Anemia hingga kini masih menjadi problem gizi yang paling sulit diatasi. Salah satu penyebabnya adalah karena kurangnya asupan pangan hewani di kalangan masyarakat Indonesia. Konsumsi ikan, telur, daging, maupun susu yang rendah merupakan cermin kurangnya daya beli kita.
Jadi, kalau saat remaja mereka sudah mengalami anemia, maka pada periode selanjutnya yakni dewasa muda hingga memasuki jenjang pernikahan mereka akan senantiasa beresiko problem gizi ini.
Anemia di saat hamil mendatangkan risiko bayi lahir stunting. Stunting menjadi lingkaran setan yang sulit diatasi, kecuali dilakukan intervensi gizi sejak remaja. Intervensi gizi andalan pemerintah untuk siswi-siswi sekolah adalah pemberian Tablet Tambah Darah untuk Remaja Putri (TTD Rematri) yang harus diminum seminggu sekali sepanjang tahun.
Berbagai masalah yang muncul di kalangan remaja putri untuk tidak minum TTD adalah karena rasa mual sehabis minum tablet, bau besi saat bersendawa, kurangnya edukasi sehingga TTD dianggap hanya cocok untuk wanita hamil, dan kurang optimalnya dukungan dari pihak sekolah.

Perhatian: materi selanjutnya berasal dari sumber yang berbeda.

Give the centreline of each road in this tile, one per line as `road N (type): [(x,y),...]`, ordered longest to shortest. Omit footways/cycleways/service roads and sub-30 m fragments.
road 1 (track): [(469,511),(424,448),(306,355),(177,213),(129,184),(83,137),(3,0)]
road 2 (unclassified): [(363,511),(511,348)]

Sepertinya hanya sektor kesehatan yang selama ini sibuk dengan program ini. Sebagai pihak yang bertanggung jawab dalam pengadaan TTD dan distribusinya hingga puskesmas dan sekolah, dinas kesehatan telah berperan secara signifikan dalam program TTD Rematri ini.
Sementara sektor pendidikan dan agama yang memiliki siswi-siswi di tingkat SMP, SMA, dan Madrasah harus juga mendorong terjaganya kepatuhan para siswinya untuk minum TTD secara rutin.

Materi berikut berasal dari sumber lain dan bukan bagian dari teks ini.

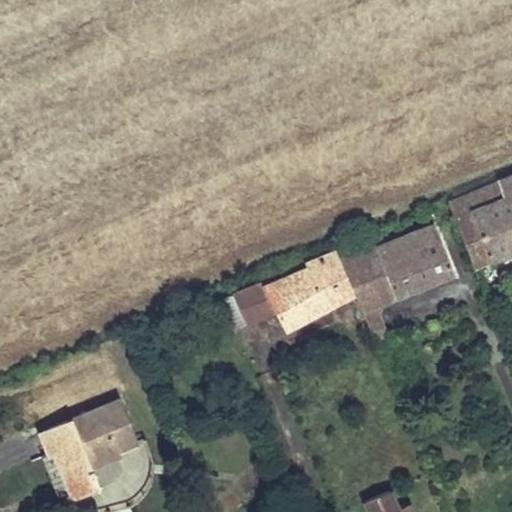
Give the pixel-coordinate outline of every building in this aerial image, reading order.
[(511,174),(449,199),(474,266),(511,250),(511,174)] [(363,310),(373,306),(454,274),(434,224),(384,243),(376,246),(371,232),(335,247),(336,248),(356,292),(363,310)] [(384,243),(379,229),(371,232),(376,246),(384,243)] [(286,329),(356,292),(336,248),(306,262),(308,266),(264,286),(262,282),(214,303),(220,315),(226,312),(233,328),(275,309),(286,329)] [(387,338),(373,306),(363,310),(373,333),(377,342),(387,338)] [(118,454),(116,449),(136,441),(119,398),(47,426),(57,450),(54,451),(72,496),(98,486),(88,460),(95,458),(97,463),(118,454)] [(57,450),(47,426),(37,430),(47,454),(54,451),(57,450)] [(365,500),(370,511),(401,511),(399,507),(398,507),(390,489),(365,500)] [(413,511),(409,502),(399,507),(401,511),(413,511)]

Stunting dapat memiliki dampak yang luas yang mencakup efek jangka pendek dan efek jangka panjang. Dalam jangka pendek, akan terlihat pengaruhnya terhadap tinggi badan dan perkembangan anak. Dalam jangka panjang adalah potensi ancaman penyakit tidak menular yang mudah terjadi. Berbagai akibat yang dapat terjadi bila anak mengalami stunting adalah sebagai berikut.
Gangguan Kognitif
Anak stunting memiliki kemampuan kognitif yang lebih rendah. Stunting dapat dikaitkan dengan rendahnya IQ pada usia sekolah. Stunting yang merupakan kekurangan gizi kronis dapat mempengaruhi perkembangan otak anak, selain perkembangan fisiknya.

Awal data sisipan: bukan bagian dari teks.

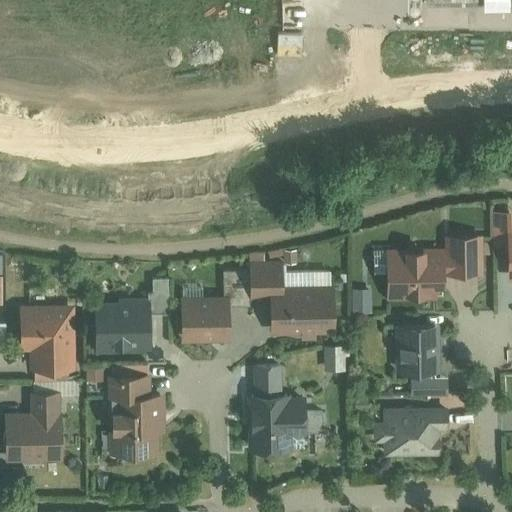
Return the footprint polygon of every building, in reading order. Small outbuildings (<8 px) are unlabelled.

Mengalami Kesulitan Belajar
Tingkat fokus anak juga juga dapat terpengaruh akibat stunting. Anak-anak yang stunting akan mengalami kesulitan berkonsentrasi, yang membuat mereka kesulitan belajar. Hal ini di kemudian hari akan mengganggu performan akademis mereka.
Salah satu dampak stunting terhadap kesehatan anak adalah membuat anak lebih rentan terhadap penyakit tidak menular saat dewasa nanti. Diawali oleh kegemukan di usia dewasa, selanjutnya penderita stunting akan mudah mengalami penyakit tidak menular (penyakit jantung). Namun, para ahli masih meneliti hubungan stunting dengan penyakit tidak menular ini.
Imunitas Lebih Rendah
Kekebalan tubuh dapat menurun akibat kekurangan gizi kronis. Stunting adalah kurang gizi yang berlangsung lama (kronis) dan dapat menimbulkan gangguan imunitas. Akibatnya, anak lebih rentan terhadap penyakit berulang yang sama. Penyakit yang berulang akan mengakibatkan asupan gizi yang buruk dan akan terus mempengaruhi daya tahan tubuh anak.
Hilangnya Produktivitas
Saat anak beranjak dewasa, stunting juga dapat mempengaruhi produktivitas kerja. Orang dewasa dengan stunting akan memiliki penghasilan yang lebih rendah. Kemungkinan ini merupakan rentetan kurang gizi kronis yang berlangsung sejak usia dini, menyebabkan anak tidak berprestasi di sekolah, dan saat dewasa dengan kemampuan pendidikan yang rendah mereka tidak mampu berkompetisi dengan orang lain.